* **TASK DETAILS**
For the entries that follow, produce an exact copy with no pictures in it.

(Collected data)
▼

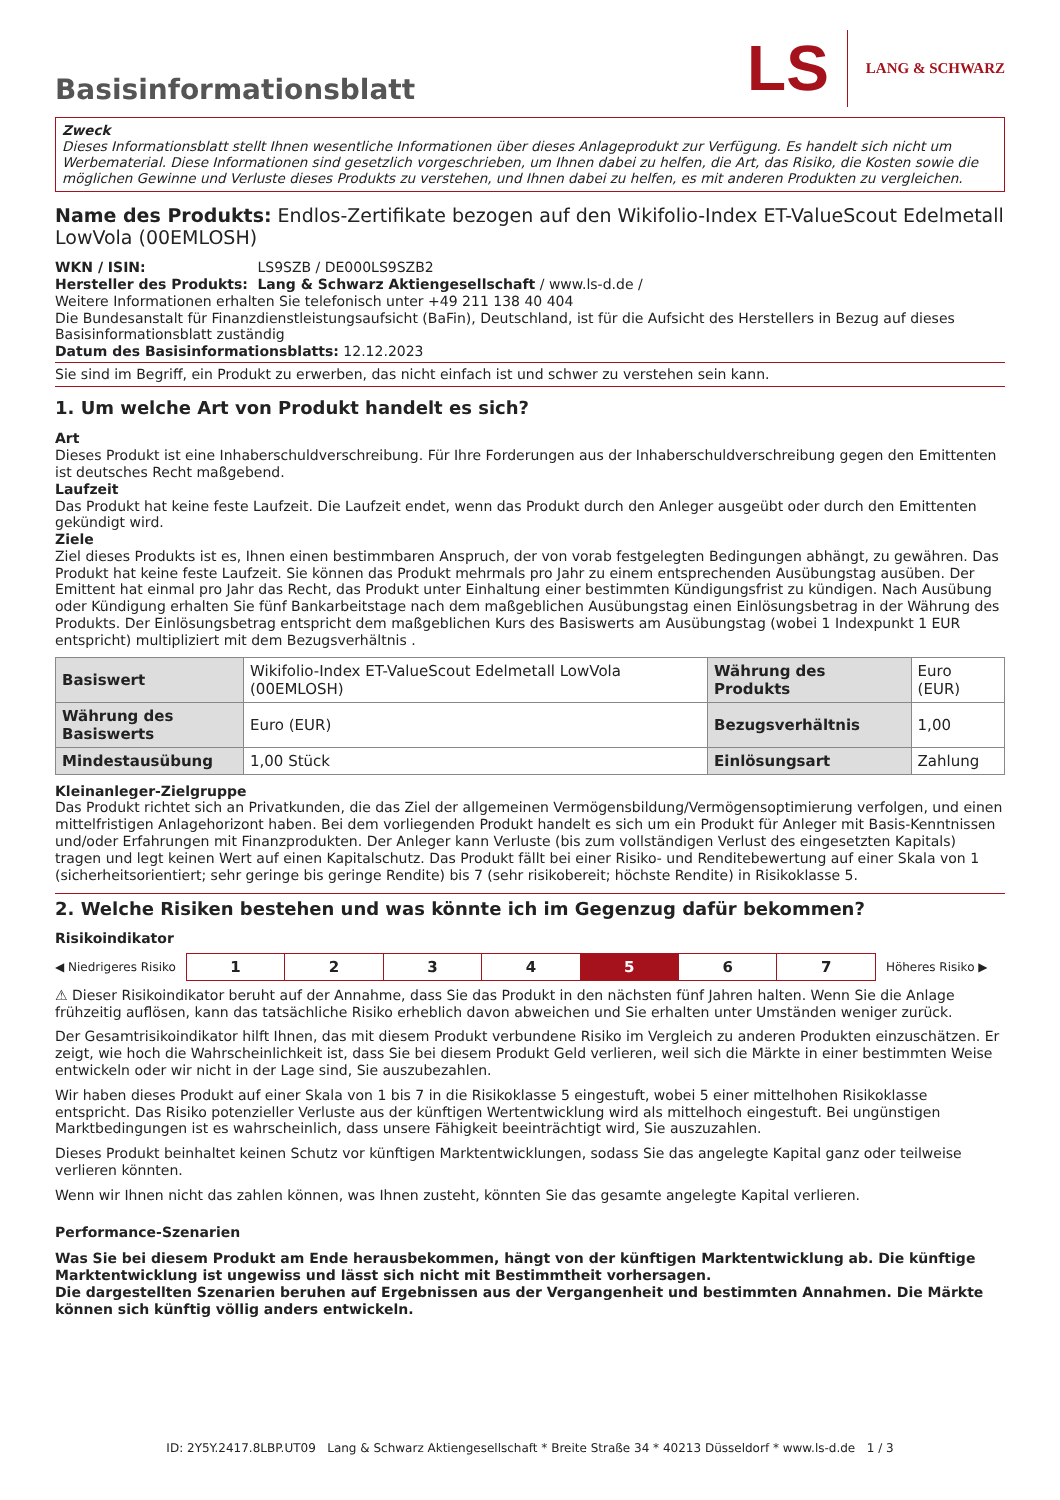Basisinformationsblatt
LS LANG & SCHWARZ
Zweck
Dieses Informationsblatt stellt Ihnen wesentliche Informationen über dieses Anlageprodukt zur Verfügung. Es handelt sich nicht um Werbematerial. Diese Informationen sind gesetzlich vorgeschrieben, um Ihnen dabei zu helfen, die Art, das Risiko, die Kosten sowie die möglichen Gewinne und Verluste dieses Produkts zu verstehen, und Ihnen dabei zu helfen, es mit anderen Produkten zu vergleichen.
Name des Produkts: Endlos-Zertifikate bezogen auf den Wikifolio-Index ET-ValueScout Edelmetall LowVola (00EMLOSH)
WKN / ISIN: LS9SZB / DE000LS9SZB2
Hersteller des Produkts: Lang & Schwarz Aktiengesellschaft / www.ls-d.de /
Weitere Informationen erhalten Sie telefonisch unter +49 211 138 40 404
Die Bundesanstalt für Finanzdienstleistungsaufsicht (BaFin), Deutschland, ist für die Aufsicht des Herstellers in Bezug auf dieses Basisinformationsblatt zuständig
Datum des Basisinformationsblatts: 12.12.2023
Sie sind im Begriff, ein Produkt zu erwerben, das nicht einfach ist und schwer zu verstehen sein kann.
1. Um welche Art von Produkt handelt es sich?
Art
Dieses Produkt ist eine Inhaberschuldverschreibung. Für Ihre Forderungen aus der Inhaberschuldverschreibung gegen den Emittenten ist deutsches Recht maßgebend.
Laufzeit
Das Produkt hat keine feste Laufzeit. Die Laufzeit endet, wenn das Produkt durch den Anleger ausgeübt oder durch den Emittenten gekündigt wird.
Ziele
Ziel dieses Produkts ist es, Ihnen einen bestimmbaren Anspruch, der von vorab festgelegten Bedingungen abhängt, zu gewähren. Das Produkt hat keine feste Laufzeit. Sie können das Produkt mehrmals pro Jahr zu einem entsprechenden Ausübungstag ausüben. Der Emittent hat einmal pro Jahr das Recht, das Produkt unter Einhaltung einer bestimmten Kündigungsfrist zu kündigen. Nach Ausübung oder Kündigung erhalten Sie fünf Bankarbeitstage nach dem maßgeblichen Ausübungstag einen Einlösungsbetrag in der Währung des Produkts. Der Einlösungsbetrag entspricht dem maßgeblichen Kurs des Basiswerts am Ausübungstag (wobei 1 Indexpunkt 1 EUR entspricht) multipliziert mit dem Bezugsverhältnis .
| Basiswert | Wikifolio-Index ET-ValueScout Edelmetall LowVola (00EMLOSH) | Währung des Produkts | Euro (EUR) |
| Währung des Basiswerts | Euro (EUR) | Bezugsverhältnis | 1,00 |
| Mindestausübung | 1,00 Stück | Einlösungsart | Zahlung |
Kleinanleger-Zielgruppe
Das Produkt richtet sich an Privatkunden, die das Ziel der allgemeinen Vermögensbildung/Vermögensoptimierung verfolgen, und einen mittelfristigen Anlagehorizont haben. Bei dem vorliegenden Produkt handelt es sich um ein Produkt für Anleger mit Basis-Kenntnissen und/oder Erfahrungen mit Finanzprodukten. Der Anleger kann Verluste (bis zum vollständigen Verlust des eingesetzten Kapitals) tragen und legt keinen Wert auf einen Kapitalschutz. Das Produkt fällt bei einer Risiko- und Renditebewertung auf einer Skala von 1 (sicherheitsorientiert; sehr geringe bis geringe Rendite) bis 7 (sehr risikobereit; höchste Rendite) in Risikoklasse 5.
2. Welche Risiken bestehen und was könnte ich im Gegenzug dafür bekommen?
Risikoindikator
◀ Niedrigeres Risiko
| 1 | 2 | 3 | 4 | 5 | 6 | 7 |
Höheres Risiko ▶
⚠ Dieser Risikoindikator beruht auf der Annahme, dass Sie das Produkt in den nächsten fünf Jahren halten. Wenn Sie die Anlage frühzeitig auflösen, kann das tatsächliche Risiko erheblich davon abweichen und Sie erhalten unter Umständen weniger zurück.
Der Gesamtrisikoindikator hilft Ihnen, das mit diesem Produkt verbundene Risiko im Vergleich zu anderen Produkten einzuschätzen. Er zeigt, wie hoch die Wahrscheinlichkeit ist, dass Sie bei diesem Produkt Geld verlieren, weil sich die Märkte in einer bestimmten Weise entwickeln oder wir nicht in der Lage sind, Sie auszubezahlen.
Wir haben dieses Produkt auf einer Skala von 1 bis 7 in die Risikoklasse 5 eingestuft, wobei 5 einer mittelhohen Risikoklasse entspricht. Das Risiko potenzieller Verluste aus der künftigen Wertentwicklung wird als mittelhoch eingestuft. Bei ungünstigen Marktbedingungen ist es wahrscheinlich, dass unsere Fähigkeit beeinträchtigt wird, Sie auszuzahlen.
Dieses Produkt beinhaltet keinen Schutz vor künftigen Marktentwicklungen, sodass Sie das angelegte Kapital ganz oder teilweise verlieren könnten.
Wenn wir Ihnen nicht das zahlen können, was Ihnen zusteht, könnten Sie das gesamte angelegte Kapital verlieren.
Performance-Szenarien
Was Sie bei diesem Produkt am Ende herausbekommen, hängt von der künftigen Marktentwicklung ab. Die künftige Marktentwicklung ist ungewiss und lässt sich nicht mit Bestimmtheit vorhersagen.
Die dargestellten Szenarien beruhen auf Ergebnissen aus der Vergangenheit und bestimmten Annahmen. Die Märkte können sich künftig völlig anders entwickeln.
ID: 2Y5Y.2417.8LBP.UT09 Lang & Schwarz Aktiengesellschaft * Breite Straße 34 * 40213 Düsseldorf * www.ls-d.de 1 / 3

▲

* **REPLY TO THE TASK**
Basisinformationsblatt
LS LANG & SCHWARZ
Zweck
Dieses Informationsblatt stellt Ihnen wesentliche Informationen über dieses Anlageprodukt zur Verfügung. Es handelt sich nicht um Werbematerial. Diese Informationen sind gesetzlich vorgeschrieben, um Ihnen dabei zu helfen, die Art, das Risiko, die Kosten sowie die möglichen Gewinne und Verluste dieses Produkts zu verstehen, und Ihnen dabei zu helfen, es mit anderen Produkten zu vergleichen.
Name des Produkts: Endlos-Zertifikate bezogen auf den Wikifolio-Index ET-ValueScout Edelmetall LowVola (00EMLOSH)
WKN / ISIN: LS9SZB / DE000LS9SZB2
Hersteller des Produkts: Lang & Schwarz Aktiengesellschaft / www.ls-d.de /
Weitere Informationen erhalten Sie telefonisch unter +49 211 138 40 404
Die Bundesanstalt für Finanzdienstleistungsaufsicht (BaFin), Deutschland, ist für die Aufsicht des Herstellers in Bezug auf dieses Basisinformationsblatt zuständig
Datum des Basisinformationsblatts: 12.12.2023
Sie sind im Begriff, ein Produkt zu erwerben, das nicht einfach ist und schwer zu verstehen sein kann.
1. Um welche Art von Produkt handelt es sich?
Art
Dieses Produkt ist eine Inhaberschuldverschreibung. Für Ihre Forderungen aus der Inhaberschuldverschreibung gegen den Emittenten ist deutsches Recht maßgebend.
Laufzeit
Das Produkt hat keine feste Laufzeit. Die Laufzeit endet, wenn das Produkt durch den Anleger ausgeübt oder durch den Emittenten gekündigt wird.
Ziele
Ziel dieses Produkts ist es, Ihnen einen bestimmbaren Anspruch, der von vorab festgelegten Bedingungen abhängt, zu gewähren. Das Produkt hat keine feste Laufzeit. Sie können das Produkt mehrmals pro Jahr zu einem entsprechenden Ausübungstag ausüben. Der Emittent hat einmal pro Jahr das Recht, das Produkt unter Einhaltung einer bestimmten Kündigungsfrist zu kündigen. Nach Ausübung oder Kündigung erhalten Sie fünf Bankarbeitstage nach dem maßgeblichen Ausübungstag einen Einlösungsbetrag in der Währung des Produkts. Der Einlösungsbetrag entspricht dem maßgeblichen Kurs des Basiswerts am Ausübungstag (wobei 1 Indexpunkt 1 EUR entspricht) multipliziert mit dem Bezugsverhältnis .
| Basiswert | Wikifolio-Index ET-ValueScout Edelmetall LowVola (00EMLOSH) | Währung des Produkts | Euro (EUR) |
| Währung des Basiswerts | Euro (EUR) | Bezugsverhältnis | 1,00 |
| Mindestausübung | 1,00 Stück | Einlösungsart | Zahlung |
Kleinanleger-Zielgruppe
Das Produkt richtet sich an Privatkunden, die das Ziel der allgemeinen Vermögensbildung/Vermögensoptimierung verfolgen, und einen mittelfristigen Anlagehorizont haben. Bei dem vorliegenden Produkt handelt es sich um ein Produkt für Anleger mit Basis-Kenntnissen und/oder Erfahrungen mit Finanzprodukten. Der Anleger kann Verluste (bis zum vollständigen Verlust des eingesetzten Kapitals) tragen und legt keinen Wert auf einen Kapitalschutz. Das Produkt fällt bei einer Risiko- und Renditebewertung auf einer Skala von 1 (sicherheitsorientiert; sehr geringe bis geringe Rendite) bis 7 (sehr risikobereit; höchste Rendite) in Risikoklasse 5.
2. Welche Risiken bestehen und was könnte ich im Gegenzug dafür bekommen?
Risikoindikator
◀ Niedrigeres Risiko
| 1 | 2 | 3 | 4 | 5 | 6 | 7 |
Höheres Risiko ▶
⚠ Dieser Risikoindikator beruht auf der Annahme, dass Sie das Produkt in den nächsten fünf Jahren halten. Wenn Sie die Anlage frühzeitig auflösen, kann das tatsächliche Risiko erheblich davon abweichen und Sie erhalten unter Umständen weniger zurück.
Der Gesamtrisikoindikator hilft Ihnen, das mit diesem Produkt verbundene Risiko im Vergleich zu anderen Produkten einzuschätzen. Er zeigt, wie hoch die Wahrscheinlichkeit ist, dass Sie bei diesem Produkt Geld verlieren, weil sich die Märkte in einer bestimmten Weise entwickeln oder wir nicht in der Lage sind, Sie auszubezahlen.
Wir haben dieses Produkt auf einer Skala von 1 bis 7 in die Risikoklasse 5 eingestuft, wobei 5 einer mittelhohen Risikoklasse entspricht. Das Risiko potenzieller Verluste aus der künftigen Wertentwicklung wird als mittelhoch eingestuft. Bei ungünstigen Marktbedingungen ist es wahrscheinlich, dass unsere Fähigkeit beeinträchtigt wird, Sie auszuzahlen.
Dieses Produkt beinhaltet keinen Schutz vor künftigen Marktentwicklungen, sodass Sie das angelegte Kapital ganz oder teilweise verlieren könnten.
Wenn wir Ihnen nicht das zahlen können, was Ihnen zusteht, könnten Sie das gesamte angelegte Kapital verlieren.
Performance-Szenarien
Was Sie bei diesem Produkt am Ende herausbekommen, hängt von der künftigen Marktentwicklung ab. Die künftige Marktentwicklung ist ungewiss und lässt sich nicht mit Bestimmtheit vorhersagen.
Die dargestellten Szenarien beruhen auf Ergebnissen aus der Vergangenheit und bestimmten Annahmen. Die Märkte können sich künftig völlig anders entwickeln.
ID: 2Y5Y.2417.8LBP.UT09 Lang & Schwarz Aktiengesellschaft * Breite Straße 34 * 40213 Düsseldorf * www.ls-d.de 1 / 3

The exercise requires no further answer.